Telemedicine for young adults: help when and where they need it

In 2017, psychiatrists at The Royal consulted with 128 transitional youth via telemedicine. 

These young people, between 16 and 24, are at the age of transitioning from child and youth services to adult services. In this time, it’s easy for them to fall through gaps in the health care system. 

Unfortunately, it’s also the period when most young people face a lot of new, intense stressors. 

“Many are going away from their homes, often into the most stressful chapter of their lives,” says Dr. Gail Beck, clinical director for The Royal’s Youth Psychiatry Program.

“You have all these intensified psychosocial stressors, including growing rates of food and housing insecurity. Add mental illness to the mix, along with service gaps, and you have the ingredients for a crisis.”

Thanks in part to a $100,000 donation from the Royal Bank of Canada (RBC), The Royal’s Telemedicine Program’s services for transitional youth expanded by almost 70 per cent. The Royal was able to scale up its partnership with Upstream, which triages referrals from community agencies and serves as the point-of-contact for telemedicine clients in Ottawa. Instead of once a month, it now holds clinics three times each month. 

The Royal also created new transitional youth partnerships with six community partners in outlying communities across the Champlain Region, including Barry’s Bay, Petawawa, Cornwall, and Pembroke. 

This partnership “has made a tremendous difference to our patients,” writes Judy Hill, executive director of the Petawawa Centennial Family Health Centre. 

Dr. Leah Layman-Pleet has experienced this growth firsthand; she has gone from doing one clinic a month for transitional youth to three or four. 

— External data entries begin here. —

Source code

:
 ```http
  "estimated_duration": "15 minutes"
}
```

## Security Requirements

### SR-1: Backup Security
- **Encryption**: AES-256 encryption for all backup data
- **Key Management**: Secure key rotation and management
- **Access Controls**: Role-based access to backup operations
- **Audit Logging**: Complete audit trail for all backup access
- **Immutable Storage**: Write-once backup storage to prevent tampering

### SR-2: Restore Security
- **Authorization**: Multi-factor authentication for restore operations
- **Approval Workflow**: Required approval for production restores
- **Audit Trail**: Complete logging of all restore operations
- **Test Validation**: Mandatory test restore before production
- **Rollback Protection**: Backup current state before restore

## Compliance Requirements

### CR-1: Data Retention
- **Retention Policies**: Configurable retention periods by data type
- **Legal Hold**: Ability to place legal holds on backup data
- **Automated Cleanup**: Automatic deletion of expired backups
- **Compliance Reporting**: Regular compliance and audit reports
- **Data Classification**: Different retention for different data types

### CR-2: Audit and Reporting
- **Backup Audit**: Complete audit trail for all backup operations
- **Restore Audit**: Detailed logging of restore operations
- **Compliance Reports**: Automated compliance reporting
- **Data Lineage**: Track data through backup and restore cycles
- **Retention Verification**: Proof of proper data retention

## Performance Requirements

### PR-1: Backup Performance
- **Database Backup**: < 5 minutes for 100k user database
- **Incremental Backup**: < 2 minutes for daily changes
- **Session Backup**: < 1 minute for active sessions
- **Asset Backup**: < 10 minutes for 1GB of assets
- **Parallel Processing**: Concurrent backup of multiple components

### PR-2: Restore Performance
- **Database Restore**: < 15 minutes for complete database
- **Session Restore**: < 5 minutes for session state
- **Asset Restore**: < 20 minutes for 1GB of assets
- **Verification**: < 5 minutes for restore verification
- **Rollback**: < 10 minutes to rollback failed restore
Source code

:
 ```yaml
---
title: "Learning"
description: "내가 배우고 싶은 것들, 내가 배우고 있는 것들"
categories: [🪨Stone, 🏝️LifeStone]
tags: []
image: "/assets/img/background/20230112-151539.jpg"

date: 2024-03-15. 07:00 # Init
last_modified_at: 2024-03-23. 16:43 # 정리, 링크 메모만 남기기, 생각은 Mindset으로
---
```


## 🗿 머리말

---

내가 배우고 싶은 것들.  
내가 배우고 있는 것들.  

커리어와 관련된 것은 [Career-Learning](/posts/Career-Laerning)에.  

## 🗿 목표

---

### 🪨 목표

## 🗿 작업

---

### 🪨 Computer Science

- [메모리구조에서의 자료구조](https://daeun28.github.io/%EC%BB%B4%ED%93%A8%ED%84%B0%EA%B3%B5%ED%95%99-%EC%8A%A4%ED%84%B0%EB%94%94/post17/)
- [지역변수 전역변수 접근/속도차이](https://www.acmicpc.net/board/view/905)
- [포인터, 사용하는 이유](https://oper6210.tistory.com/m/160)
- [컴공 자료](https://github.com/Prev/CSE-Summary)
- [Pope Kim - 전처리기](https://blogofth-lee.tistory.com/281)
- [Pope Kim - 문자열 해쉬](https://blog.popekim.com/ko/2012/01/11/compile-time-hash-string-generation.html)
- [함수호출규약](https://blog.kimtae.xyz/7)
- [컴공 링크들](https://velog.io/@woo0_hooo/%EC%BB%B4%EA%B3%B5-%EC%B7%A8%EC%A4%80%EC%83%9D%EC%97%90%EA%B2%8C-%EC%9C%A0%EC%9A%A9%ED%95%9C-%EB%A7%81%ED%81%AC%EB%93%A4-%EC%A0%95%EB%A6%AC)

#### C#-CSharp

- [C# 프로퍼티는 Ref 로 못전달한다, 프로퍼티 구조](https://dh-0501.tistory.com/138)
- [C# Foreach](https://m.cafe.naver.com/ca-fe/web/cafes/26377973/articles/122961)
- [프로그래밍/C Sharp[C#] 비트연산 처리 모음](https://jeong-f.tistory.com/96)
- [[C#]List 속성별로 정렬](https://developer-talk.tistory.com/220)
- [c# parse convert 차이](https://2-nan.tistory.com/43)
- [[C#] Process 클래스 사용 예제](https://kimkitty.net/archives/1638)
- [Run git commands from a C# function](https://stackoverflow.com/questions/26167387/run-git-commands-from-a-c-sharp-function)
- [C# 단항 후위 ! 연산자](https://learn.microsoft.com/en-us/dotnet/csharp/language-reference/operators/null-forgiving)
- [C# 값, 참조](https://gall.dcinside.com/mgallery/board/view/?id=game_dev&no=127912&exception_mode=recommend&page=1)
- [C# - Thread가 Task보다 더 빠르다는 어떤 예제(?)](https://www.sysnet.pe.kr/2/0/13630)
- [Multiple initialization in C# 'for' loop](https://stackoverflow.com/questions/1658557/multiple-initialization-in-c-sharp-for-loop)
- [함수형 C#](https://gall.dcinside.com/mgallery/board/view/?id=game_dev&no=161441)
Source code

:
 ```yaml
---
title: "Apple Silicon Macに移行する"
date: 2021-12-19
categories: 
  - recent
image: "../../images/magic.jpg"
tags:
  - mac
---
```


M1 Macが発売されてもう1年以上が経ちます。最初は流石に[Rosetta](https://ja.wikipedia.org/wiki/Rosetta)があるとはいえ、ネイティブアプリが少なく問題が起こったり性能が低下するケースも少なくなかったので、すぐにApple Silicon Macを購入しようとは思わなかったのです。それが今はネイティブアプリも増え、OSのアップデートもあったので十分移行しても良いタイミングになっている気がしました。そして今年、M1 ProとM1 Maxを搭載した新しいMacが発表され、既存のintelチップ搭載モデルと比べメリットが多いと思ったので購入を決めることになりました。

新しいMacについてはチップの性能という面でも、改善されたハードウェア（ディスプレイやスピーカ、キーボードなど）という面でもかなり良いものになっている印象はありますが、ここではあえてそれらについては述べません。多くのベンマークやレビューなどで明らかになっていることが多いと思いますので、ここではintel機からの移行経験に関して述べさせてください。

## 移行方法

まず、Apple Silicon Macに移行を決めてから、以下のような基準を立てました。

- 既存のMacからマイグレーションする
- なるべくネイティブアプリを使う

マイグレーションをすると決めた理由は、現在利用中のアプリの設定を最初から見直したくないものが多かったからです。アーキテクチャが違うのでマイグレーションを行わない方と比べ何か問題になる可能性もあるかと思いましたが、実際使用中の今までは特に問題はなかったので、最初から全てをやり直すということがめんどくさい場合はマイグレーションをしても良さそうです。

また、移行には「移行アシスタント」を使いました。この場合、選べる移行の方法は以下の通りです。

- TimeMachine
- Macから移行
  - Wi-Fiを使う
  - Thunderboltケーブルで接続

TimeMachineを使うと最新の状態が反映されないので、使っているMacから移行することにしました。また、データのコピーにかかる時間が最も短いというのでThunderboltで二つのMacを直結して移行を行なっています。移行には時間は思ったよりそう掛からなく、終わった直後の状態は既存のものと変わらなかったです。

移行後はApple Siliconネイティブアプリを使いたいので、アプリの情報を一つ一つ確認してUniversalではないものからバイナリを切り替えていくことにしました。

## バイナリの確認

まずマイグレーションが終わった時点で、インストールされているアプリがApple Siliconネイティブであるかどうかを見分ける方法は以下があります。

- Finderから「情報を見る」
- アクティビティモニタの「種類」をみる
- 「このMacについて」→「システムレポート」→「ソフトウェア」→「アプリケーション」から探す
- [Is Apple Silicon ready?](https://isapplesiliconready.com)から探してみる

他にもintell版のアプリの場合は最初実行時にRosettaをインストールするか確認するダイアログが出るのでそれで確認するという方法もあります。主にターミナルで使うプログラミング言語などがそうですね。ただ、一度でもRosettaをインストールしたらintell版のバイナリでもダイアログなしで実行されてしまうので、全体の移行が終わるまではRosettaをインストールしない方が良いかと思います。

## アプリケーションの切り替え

The consultations are meant to provide future direction for the patient and their referring physician. This may mean medication recommendations, or redirection to focused services for specific concerns. 

“Often, though, these young people haven't had a diagnosis or even seen a psychiatrist before, and they’re looking for a better understanding of what's going on,” says Dr. Layman-Pleet. 

So far, feedback from patients has been overwhelmingly positive; all patients who have filled out a survey say that the services were helpful and they would recommend them to a friend or relative.

“Very empathetic doctor. Felt heard – not dismissed,” said one.

“Professionalism. Privacy. Caring about the patient. Don’t change a thing,” said another. 

The service doesn’t just benefit the individual patient, though. It helps build the referring physician’s comfort and ability to care for patients with similar concerns in the future.

“When we write our recommendations, we try to tell the primary care provider why we’re doing what we’re doing,” says Dr. Layman-Pleet.

“If the consultations are written up in a way that the referring doctor knows why the choices were made, it helps more than just the one person we saw.”

With part of the RBC donation, The Royal also developed a six-part education series focused on transitional youth, which has reached more than 200 front line care providers via telemedicine. Half of the sessions focused on substance use among young people — something especially relevant because 70 per cent of young people seen at The Royal for mental health issues also use drugs.